Conversa con el hermano menor que no ha salido de la finca, arriba. Hace décadas la familia se dedica a la arriería. El más famoso, Walter Machete, un anciano rosado al que le cuelgan pelos blanquísimos a  toda la cara, inició el negocio con turistas. Nunca han querido vender la tierra, ni salir del páramo. Mauricio Machete es de los menores. Abandonó la educación en la ciudad a los 15 años para regresarse a la montaña. No lo convence la tecnología, ni el ajetreo urbano, ni las comodidades o las muchachas. Al que nació para carga, del cielo le cae la enjalma, dice el estribillo antioqueño.
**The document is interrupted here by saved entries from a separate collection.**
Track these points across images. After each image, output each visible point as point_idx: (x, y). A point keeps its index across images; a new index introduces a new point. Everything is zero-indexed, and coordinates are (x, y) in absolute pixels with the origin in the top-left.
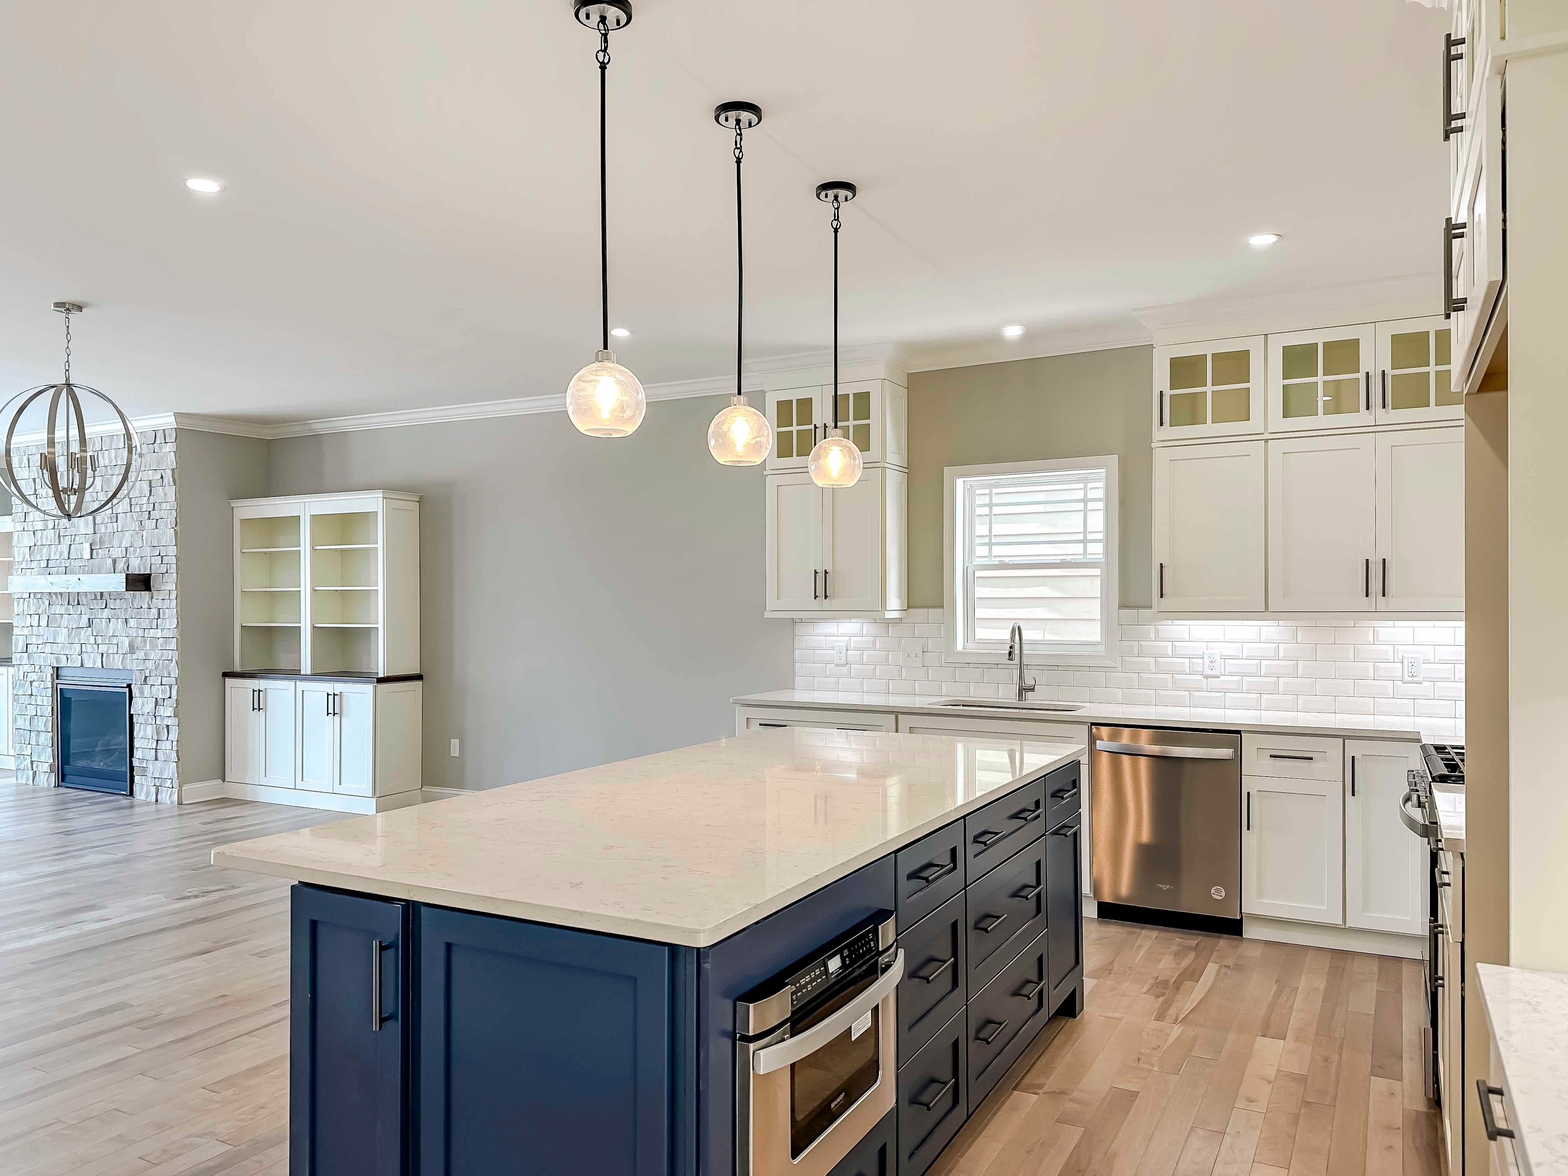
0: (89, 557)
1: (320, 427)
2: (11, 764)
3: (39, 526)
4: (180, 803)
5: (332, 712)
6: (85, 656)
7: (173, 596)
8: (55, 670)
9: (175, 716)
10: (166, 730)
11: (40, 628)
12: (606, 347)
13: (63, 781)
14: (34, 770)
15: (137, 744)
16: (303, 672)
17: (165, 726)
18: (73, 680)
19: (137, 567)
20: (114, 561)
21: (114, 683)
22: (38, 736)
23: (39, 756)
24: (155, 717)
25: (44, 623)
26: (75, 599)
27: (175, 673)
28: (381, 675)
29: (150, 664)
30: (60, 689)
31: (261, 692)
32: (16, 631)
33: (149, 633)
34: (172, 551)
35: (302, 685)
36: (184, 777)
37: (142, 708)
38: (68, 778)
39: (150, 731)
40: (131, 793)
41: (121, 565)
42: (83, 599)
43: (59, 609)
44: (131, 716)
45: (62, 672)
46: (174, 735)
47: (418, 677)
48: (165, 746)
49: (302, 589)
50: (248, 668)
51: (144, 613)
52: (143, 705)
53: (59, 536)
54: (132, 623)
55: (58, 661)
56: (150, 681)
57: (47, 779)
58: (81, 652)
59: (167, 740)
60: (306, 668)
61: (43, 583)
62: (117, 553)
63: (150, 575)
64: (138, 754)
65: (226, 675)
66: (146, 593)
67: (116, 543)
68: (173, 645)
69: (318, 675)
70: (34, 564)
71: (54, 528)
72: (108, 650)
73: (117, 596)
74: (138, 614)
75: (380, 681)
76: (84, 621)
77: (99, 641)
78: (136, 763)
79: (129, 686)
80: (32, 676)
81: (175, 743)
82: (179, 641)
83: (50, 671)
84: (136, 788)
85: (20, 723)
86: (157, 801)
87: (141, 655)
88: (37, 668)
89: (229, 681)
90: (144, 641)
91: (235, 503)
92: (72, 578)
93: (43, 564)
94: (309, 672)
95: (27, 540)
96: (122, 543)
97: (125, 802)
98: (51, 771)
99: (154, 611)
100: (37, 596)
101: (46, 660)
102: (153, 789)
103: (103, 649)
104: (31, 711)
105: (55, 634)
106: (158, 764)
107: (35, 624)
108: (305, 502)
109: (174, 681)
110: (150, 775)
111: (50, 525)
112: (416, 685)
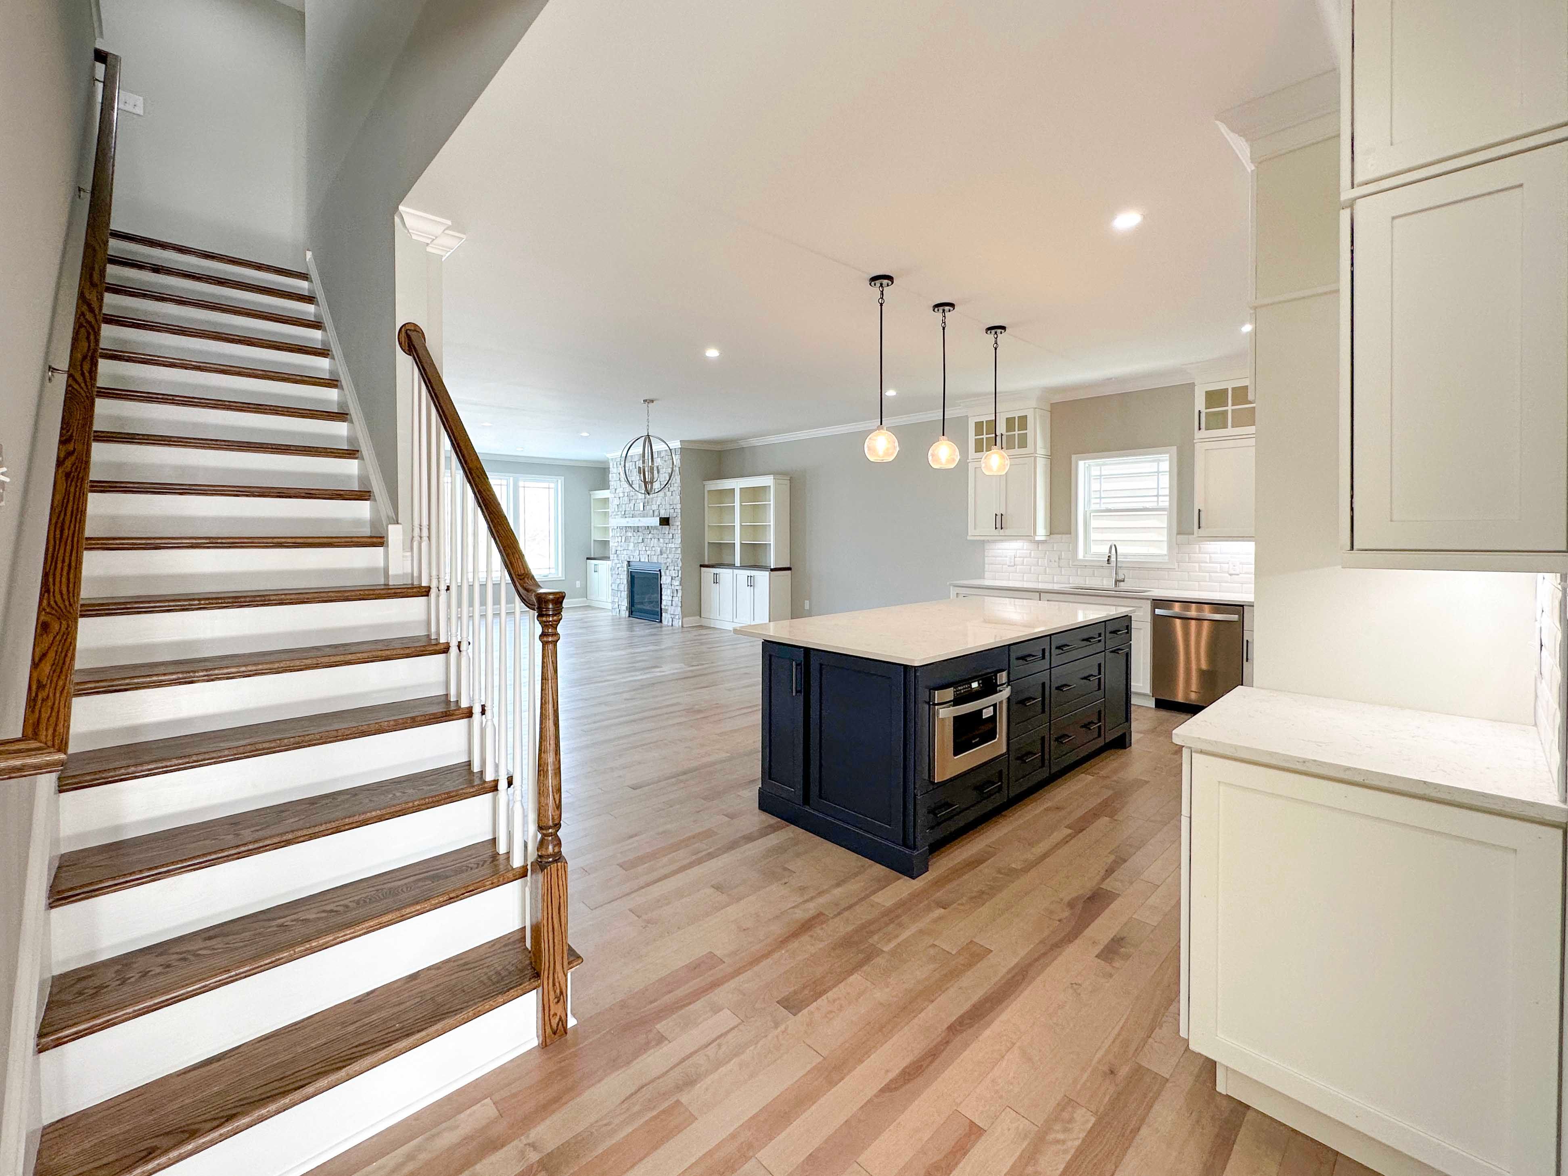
0: (643, 510)
2: (609, 606)
3: (621, 495)
4: (682, 627)
5: (750, 585)
6: (641, 556)
7: (680, 527)
8: (628, 562)
9: (680, 585)
10: (676, 592)
11: (622, 543)
12: (881, 424)
13: (631, 614)
14: (619, 609)
15: (663, 598)
16: (736, 565)
17: (675, 590)
18: (636, 567)
19: (664, 514)
20: (653, 511)
21: (653, 569)
22: (621, 593)
23: (621, 603)
24: (671, 585)
25: (623, 540)
26: (637, 529)
27: (680, 565)
28: (772, 567)
29: (669, 560)
30: (630, 571)
31: (717, 574)
32: (611, 544)
33: (669, 545)
34: (679, 506)
35: (736, 571)
36: (684, 615)
37: (665, 581)
38: (634, 613)
39: (669, 591)
40: (661, 621)
41: (656, 513)
42: (640, 530)
43: (629, 534)
44: (661, 584)
45: (631, 564)
46: (680, 594)
47: (789, 569)
48: (676, 599)
49: (736, 525)
50: (711, 563)
51: (667, 536)
52: (666, 579)
53: (630, 499)
54: (661, 540)
55: (630, 558)
56: (669, 568)
57: (625, 613)
58: (639, 554)
59: (676, 596)
60: (738, 564)
61: (624, 522)
62: (655, 507)
63: (669, 518)
64: (664, 603)
65: (701, 566)
66: (667, 527)
67: (654, 503)
68: (679, 551)
69: (743, 567)
70: (619, 513)
71: (627, 496)
72: (651, 553)
73: (655, 528)
74: (664, 537)
75: (772, 570)
76: (640, 540)
77: (647, 548)
78: (663, 607)
79: (660, 570)
80: (619, 565)
81: (680, 598)
82: (682, 549)
83: (626, 563)
84: (663, 618)
85: (613, 587)
86: (672, 625)
87: (665, 556)
88: (620, 561)
89: (702, 569)
90: (667, 549)
91: (706, 483)
92: (636, 519)
93: (623, 513)
95: (616, 502)
96: (657, 503)
97: (659, 625)
98: (626, 610)
99: (671, 535)
100: (621, 528)
101: (624, 557)
102: (671, 620)
103: (649, 552)
104: (618, 581)
105: (628, 545)
106: (673, 608)
107: (620, 541)
108: (737, 482)
109: (679, 568)
110: (669, 612)
111: (626, 494)
112: (789, 572)
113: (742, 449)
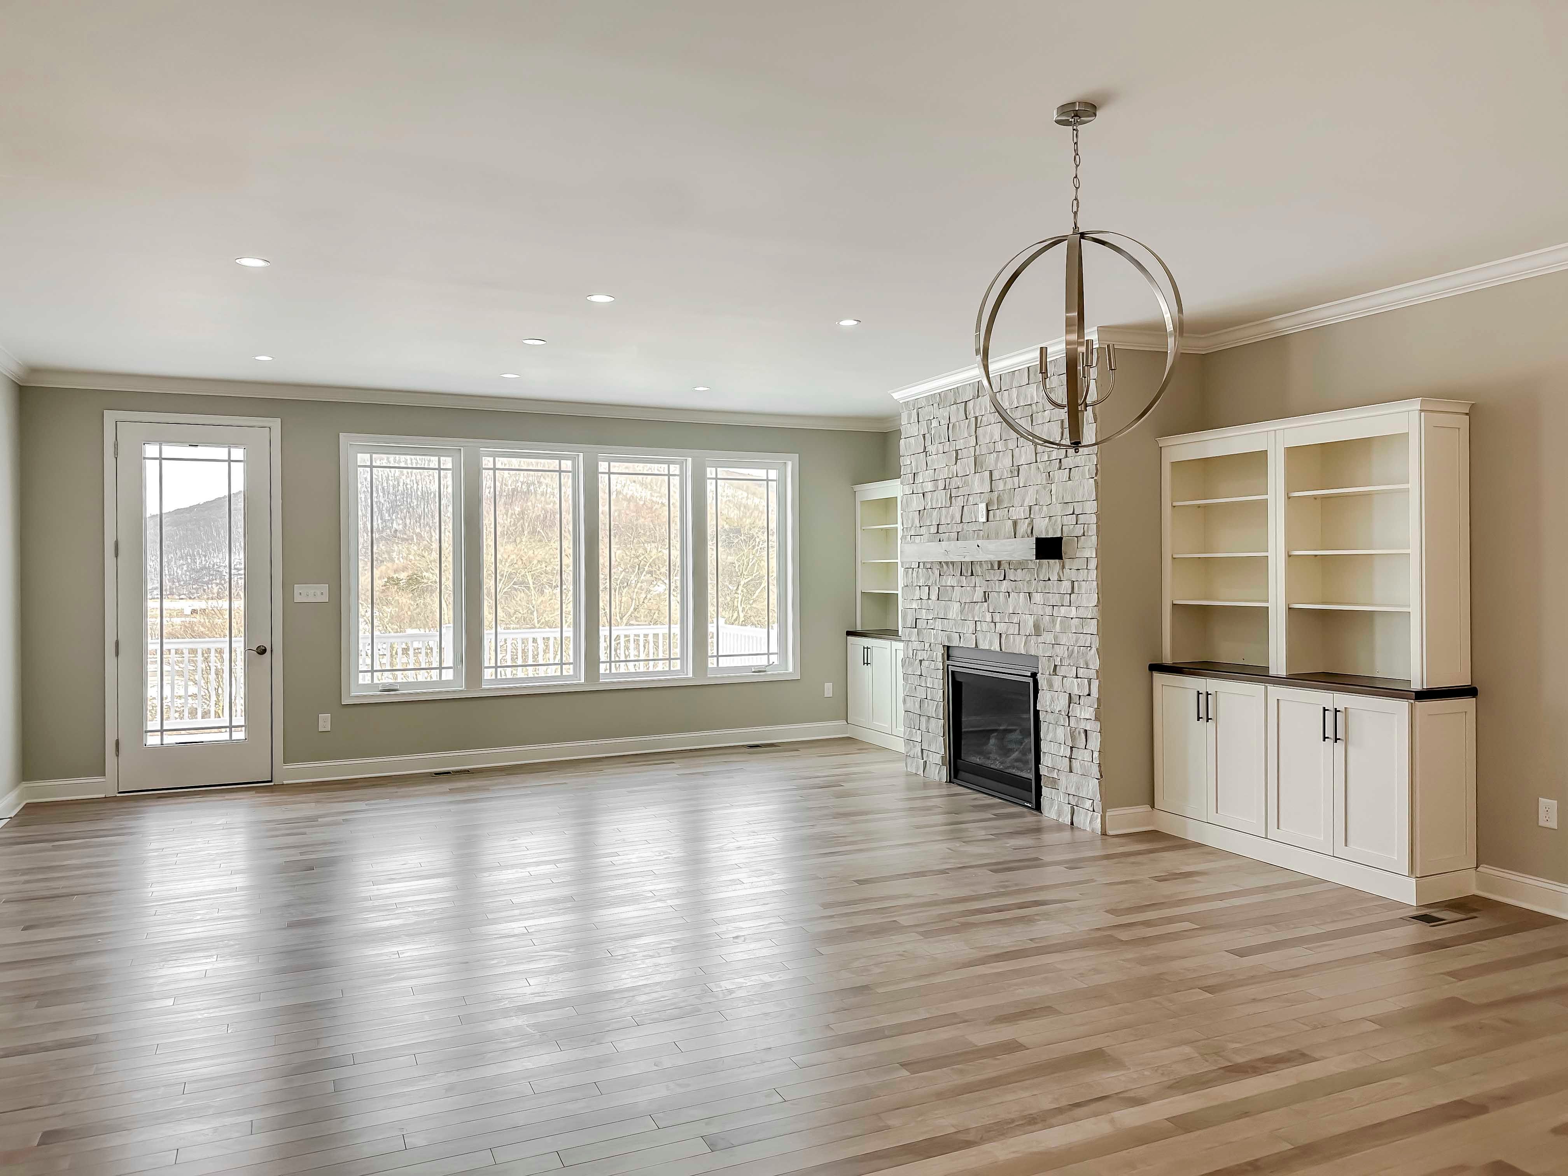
0: (984, 520)
1: (1286, 325)
3: (929, 486)
4: (1104, 834)
5: (1332, 736)
6: (979, 635)
7: (1093, 564)
8: (946, 648)
9: (1097, 719)
10: (1083, 735)
11: (930, 601)
13: (955, 777)
14: (925, 760)
15: (1044, 746)
16: (1272, 672)
17: (1082, 731)
18: (967, 662)
19: (1046, 530)
20: (1015, 523)
21: (1019, 673)
22: (928, 721)
23: (929, 745)
24: (1069, 717)
25: (934, 597)
26: (968, 569)
27: (1095, 664)
28: (1416, 686)
29: (1061, 651)
30: (952, 672)
31: (1209, 696)
32: (905, 602)
33: (1059, 611)
34: (1091, 507)
35: (1275, 691)
36: (1109, 800)
37: (1050, 705)
38: (962, 774)
39: (1061, 733)
40: (1038, 807)
41: (1023, 527)
42: (978, 569)
43: (950, 581)
44: (1037, 713)
45: (953, 653)
46: (1095, 742)
47: (1469, 692)
48: (1082, 755)
49: (1271, 554)
50: (1183, 661)
51: (1053, 585)
52: (1052, 700)
53: (951, 497)
54: (1037, 598)
55: (949, 639)
56: (1062, 671)
57: (939, 773)
58: (976, 630)
59: (1086, 748)
60: (1278, 666)
61: (936, 552)
62: (1018, 513)
63: (1060, 539)
64: (1045, 760)
65: (1155, 669)
66: (1055, 562)
67: (1017, 501)
68: (1092, 626)
69: (1295, 679)
70: (923, 530)
71: (945, 489)
72: (1007, 629)
73: (1021, 565)
74: (1045, 588)
75: (1422, 695)
76: (978, 595)
77: (998, 617)
78: (1043, 771)
79: (1034, 675)
80: (921, 655)
81: (1096, 755)
82: (1100, 624)
83: (939, 652)
84: (1044, 802)
85: (910, 705)
86: (1072, 824)
87: (1048, 638)
88: (927, 645)
89: (1157, 676)
90: (1053, 621)
91: (1164, 442)
92: (972, 544)
93: (933, 530)
94: (1283, 673)
95: (917, 503)
96: (1024, 501)
97: (1030, 819)
98: (943, 764)
99: (1066, 586)
100: (927, 566)
101: (937, 638)
102: (1067, 809)
103: (1000, 627)
104: (921, 693)
105: (946, 609)
106: (1074, 777)
107: (925, 597)
108: (1275, 430)
109: (1092, 674)
110: (1062, 789)
111: (941, 485)
112: (1468, 704)
113: (1281, 342)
Unos universitarios que van a coger la cuesta andan atareados con bultos de comida. Negocian el transporte del equipaje. El campesino comienza a amarrarle peso a las bestias. Un segundo antes cubrió los ojos de la mula con la ruana. Suelta atroz manotazo a la cara del animal cuando se resiste. Después le dice algo con ternura. No mira las vueltas que da, ni la forma del amarre que brota por instinto.

–Malparido nudo…

La carga es redonda, apretada como café negro. Andrés está convidando a cerveza y alcanzo a verle los dientes torcidos donde brillan un enredo de alambres, algún moderno tratamiento que se paga en algún consultorio de algún edificio de quince pisos, con la plata de los turistas. No debe tener ni treinta años. Estoy seguro de  que ha trepado y descolgado centenares, quizá miles de madrugadas, por esa borrasca de pantano que se empina ahí adelante. Ese intestino de la selva andina figurando en los mapas con el pomposo nombre de camino a la laguna del Otún y al Parque de los Nevados. Empieza el camino. Que tortuoso y culebrero eufemismo. Ahora que los goterones bailan, si la mula pudiera hablar como el arriero, de acá para arriba todo será un desfiladero de insultos.